The required output is the exact run of lines below that opens at the line with "materialer maker" and closes at the line with "Vi har konsekvent".
# # # # # # #
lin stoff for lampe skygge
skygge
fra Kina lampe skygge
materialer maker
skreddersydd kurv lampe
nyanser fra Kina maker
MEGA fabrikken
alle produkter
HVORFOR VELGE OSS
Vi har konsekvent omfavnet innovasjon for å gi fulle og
# # # # # # #
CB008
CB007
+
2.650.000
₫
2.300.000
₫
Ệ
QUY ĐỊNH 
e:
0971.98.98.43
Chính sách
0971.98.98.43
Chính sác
# # # # # # #
# YOUR RESPONSE:
materialer maker
skreddersydd kurv lampe
nyanser fra Kina maker
MEGA fabrikken
alle produkter
HVORFOR VELGE OSS
Vi har konsekvent omfavnet innovasjon for å gi fulle og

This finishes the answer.